_Texto da página_
========
Opinião
Principais desafios, impactos e características da geração eólica na região nordeste do Brasil
O crescimento da potência instalada de fonte eólica no Nordeste, de 2016 a 2021, será de quase 80%, sendo que esta fonte representará 40% da matriz energética nordestina
Nos últimos anos, um grande montante de geração de fonte eólica foi incorporado ao Sistema Elétrico Brasileiro, tornando-se esta fonte de energia uma parcela representativa na matriz eletroenergética do país. De acordo com o último relatório publicado pela Global Wind Energy Council – GWEC, organização que representa mundialmente o setor de energia eólica, com dados até dezembro de 2016, a capacidade instalada total de geração de fonte eólica no mundo é de 486.790 MW.
Ainda de acordo com o relatório do GWEC, a China é o país que lidera os rankings, tanto no que diz respeito à capacidade instalada total quanto à capacidade instalada no referido ano, seguido pelos Estados Unidos e Alemanha. O Brasil ficou em 9º colocado em capacidade instalada acumulada no ano passado, com 10.740 MW, subindo uma posição em relação ao ano anterior, ultrapassando a Itália.
Desde o ano de 2009 até agosto de 2017 foram integrados ao Sistema Elétrico Brasileiro cerca de 11.200 MW de geração de fonte eólica. Até 2018, serão mais 5.300 MW de potência instalada, totalizando aproximadamente 16.500 MW incorporados ao Sistema. Praticamente todos os empreendimentos estão localizados nas regiões Sul e Nordeste, numa proporção aproximada de 20% e 80%, respectivamente. O estado que possui a maior potência instalada de geração de fonte eólica é o Rio Grande do Norte, seguido da Bahia, Rio Grande do Sul, Ceará, Piauí, Pernambuco, Santa Catarina e Maranhão.
A fonte tem sido importantíssima para o suprimento do Nordeste, batendo diversos recordes nos últimos três meses. No dia 14/09/2017 foi registrado no subsistema um recorde de geração de fonte eólica média diária, no valor de 6.413 MW médios, representando 64% da carga do Nordeste, com um fator de capacidade de 77%. Já no dia 25/09/2017, houve recorde de geração instantânea, no valor de 7.085MW. Neste dia, as usinas eólicas atenderam, no momento do recorde, 67% da carga do Nordeste, com um fator de capacidade de 83%. Estes números não deixam dúvidas sobre o que representa a geração eólica tanto para a região Nordeste quanto para o Brasil.
O Fator de Capacidade médio das usinas eólicas do Brasil é o melhor do mundo, especialmente na região Nordeste. Em 2016, esse fator de capacidade foi de 41,6%, mas se for avaliada apenas a performance do Nordeste, esse percentual sobe para 44%.
Comparativamente à água, sob o ponto de vista energético, ou seja, como fonte de energia, o vento é considerado muito mais previsível em uma visão de médio prazo. Entre os meses de julho e novembro, há um aumento significativo do fator de capacidade das usinas eólicas. Esta sazonalidade tem sido benéfica ao sistema, já que, entre os meses de agosto e novembro, há alta incidência de queimadas nas interligações com a região Nordeste. Como consequência do fator de capacidade elevado, tem-se que o fluxo de energia pelas linhas de transmissão que fazem parte das interligações é baixo, favorecendo o desempenho dinâmico do sistema em caso de grandes desligamentos.
========
_Informações extraídas_
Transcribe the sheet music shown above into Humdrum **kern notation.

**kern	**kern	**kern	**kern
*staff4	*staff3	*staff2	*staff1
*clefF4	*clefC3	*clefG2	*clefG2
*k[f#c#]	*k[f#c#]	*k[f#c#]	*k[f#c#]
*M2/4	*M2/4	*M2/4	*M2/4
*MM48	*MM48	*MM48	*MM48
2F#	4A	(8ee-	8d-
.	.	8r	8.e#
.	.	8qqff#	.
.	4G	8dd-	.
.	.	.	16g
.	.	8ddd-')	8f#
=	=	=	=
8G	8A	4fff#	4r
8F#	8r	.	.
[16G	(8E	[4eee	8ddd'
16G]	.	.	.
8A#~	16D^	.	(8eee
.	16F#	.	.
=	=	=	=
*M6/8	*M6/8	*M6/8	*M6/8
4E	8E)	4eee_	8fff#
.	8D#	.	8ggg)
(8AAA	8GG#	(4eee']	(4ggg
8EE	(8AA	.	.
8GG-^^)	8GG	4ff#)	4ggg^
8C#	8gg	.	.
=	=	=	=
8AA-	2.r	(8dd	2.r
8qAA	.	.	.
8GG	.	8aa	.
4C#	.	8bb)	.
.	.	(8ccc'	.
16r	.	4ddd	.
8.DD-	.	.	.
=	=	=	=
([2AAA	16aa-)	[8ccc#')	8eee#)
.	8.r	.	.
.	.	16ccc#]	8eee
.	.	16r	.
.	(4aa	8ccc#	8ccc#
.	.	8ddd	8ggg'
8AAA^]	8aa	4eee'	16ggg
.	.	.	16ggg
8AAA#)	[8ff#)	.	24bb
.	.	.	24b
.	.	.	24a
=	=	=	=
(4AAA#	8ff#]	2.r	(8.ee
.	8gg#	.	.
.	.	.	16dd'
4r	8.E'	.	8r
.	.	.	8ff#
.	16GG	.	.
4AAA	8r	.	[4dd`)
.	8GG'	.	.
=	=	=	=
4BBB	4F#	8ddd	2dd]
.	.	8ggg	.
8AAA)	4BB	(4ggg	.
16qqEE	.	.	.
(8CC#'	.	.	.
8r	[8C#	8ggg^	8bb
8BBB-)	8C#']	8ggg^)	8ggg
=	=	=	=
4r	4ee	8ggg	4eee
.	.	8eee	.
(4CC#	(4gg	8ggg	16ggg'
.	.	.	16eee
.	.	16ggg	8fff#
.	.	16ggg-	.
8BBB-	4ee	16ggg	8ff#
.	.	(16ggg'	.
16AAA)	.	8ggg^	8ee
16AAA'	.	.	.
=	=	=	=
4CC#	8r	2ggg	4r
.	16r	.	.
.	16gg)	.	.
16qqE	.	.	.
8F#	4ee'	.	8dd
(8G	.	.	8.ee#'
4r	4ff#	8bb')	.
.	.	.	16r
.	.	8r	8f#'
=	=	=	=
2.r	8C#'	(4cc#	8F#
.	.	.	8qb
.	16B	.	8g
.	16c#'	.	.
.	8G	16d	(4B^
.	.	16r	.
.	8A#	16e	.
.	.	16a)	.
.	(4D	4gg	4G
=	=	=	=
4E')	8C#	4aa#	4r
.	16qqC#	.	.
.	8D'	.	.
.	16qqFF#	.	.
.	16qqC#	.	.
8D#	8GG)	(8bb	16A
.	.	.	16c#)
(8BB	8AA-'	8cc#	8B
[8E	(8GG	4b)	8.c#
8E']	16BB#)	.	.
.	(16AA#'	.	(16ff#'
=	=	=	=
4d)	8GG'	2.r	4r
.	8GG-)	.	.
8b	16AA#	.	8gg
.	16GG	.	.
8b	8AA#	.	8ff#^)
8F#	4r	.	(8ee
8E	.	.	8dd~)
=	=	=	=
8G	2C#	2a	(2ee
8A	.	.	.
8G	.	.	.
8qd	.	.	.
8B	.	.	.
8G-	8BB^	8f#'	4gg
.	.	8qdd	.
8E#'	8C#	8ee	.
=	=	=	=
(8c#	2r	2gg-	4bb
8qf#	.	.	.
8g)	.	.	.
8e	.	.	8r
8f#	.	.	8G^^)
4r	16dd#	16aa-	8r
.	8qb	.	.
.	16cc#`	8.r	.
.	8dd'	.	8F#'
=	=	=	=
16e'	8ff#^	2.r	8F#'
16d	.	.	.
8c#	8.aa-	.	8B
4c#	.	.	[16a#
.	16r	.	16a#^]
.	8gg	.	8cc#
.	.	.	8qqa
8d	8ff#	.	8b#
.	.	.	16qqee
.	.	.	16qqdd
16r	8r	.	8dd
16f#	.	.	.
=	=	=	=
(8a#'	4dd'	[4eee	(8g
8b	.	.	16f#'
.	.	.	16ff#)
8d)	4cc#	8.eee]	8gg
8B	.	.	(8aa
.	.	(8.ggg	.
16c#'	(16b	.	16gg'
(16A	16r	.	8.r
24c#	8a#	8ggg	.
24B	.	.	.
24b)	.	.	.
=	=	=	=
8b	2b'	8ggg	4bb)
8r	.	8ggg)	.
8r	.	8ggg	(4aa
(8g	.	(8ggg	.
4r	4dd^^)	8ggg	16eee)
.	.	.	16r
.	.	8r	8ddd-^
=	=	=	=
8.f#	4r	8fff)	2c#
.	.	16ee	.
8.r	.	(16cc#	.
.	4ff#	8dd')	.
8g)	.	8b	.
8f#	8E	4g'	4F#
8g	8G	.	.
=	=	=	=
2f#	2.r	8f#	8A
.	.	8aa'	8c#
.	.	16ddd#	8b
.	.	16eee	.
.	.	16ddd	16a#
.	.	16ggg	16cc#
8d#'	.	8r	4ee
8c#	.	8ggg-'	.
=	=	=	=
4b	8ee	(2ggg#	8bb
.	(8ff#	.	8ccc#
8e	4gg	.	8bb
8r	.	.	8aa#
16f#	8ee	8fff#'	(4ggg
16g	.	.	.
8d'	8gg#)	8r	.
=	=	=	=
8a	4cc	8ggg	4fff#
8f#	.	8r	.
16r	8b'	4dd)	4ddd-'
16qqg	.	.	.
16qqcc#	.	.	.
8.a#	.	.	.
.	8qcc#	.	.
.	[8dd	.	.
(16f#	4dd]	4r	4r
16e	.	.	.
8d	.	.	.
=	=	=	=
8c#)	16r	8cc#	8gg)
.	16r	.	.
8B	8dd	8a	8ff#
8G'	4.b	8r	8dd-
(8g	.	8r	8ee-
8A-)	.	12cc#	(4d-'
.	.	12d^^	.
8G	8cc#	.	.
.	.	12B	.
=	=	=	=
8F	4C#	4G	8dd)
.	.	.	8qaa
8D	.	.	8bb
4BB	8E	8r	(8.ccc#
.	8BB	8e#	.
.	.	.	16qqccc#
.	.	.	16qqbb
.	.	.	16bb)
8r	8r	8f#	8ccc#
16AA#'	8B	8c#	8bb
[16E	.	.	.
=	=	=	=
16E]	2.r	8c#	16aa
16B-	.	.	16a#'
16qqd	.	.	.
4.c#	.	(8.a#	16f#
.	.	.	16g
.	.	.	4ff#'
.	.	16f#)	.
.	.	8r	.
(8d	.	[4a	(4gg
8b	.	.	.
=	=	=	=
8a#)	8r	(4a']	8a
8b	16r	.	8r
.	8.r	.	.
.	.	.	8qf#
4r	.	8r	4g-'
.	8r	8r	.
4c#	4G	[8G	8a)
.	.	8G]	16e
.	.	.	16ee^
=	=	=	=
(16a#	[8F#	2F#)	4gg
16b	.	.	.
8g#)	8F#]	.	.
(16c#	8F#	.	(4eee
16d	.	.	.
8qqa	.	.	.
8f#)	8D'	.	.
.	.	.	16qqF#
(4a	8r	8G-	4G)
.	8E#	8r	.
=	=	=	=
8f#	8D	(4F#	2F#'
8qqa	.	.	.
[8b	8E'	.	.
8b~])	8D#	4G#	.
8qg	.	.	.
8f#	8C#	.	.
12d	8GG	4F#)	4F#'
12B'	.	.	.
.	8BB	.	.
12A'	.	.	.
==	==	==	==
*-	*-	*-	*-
========
_Requisitos do exercício_
(a) Indique se cada afirmação está de acordo com o texto sobre a geração eólica no Nordeste, respondendo sim ou não e citando literalmente as palavras do texto que decidem a resposta: (i) o Brasil ficou em 9º lugar em capacidade instalada acumulada; (ii) a Bahia é o estado com a maior potência instalada de geração de fonte eólica; (iii) em 2016, o fator de capacidade das usinas eólicas do Nordeste foi de 44%.
(b) Copie fielmente o trecho do texto sobre a geração eólica no Nordeste entre "A fonte tem" e "para o Brasil.", inclusive.
(c) Segundo o texto sobre a geração eólica no Nordeste, qual foi o valor do recorde de geração instantânea registrado em 25/09/2017?
Os itens provêm de uma fonte distinta da do texto.

_Respostas fornecidas_
(a)
(i) Sim: "O Brasil ficou em 9º colocado em capacidade instalada acumulada no ano passado"
(ii) Não: "O estado que possui a maior potência instalada de geração de fonte eólica é o Rio Grande do Norte"
(iii) Sim: "se for avaliada apenas a performance do Nordeste, esse percentual sobe para 44%"

(b)
A fonte tem sido importantíssima para o suprimento do Nordeste, batendo diversos recordes nos últimos três meses. No dia 14/09/2017 foi registrado no subsistema um recorde de geração de fonte eólica média diária, no valor de 6.413 MW médios, representando 64% da carga do Nordeste, com um fator de capacidade de 77%. Já no dia 25/09/2017, houve recorde de geração instantânea, no valor de 7.085MW. Neste dia, as usinas eólicas atenderam, no momento do recorde, 67% da carga do Nordeste, com um fator de capacidade de 83%. Estes números não deixam dúvidas sobre o que representa a geração eólica tanto para a região Nordeste quanto para o Brasil.

(c) 7.085 MW.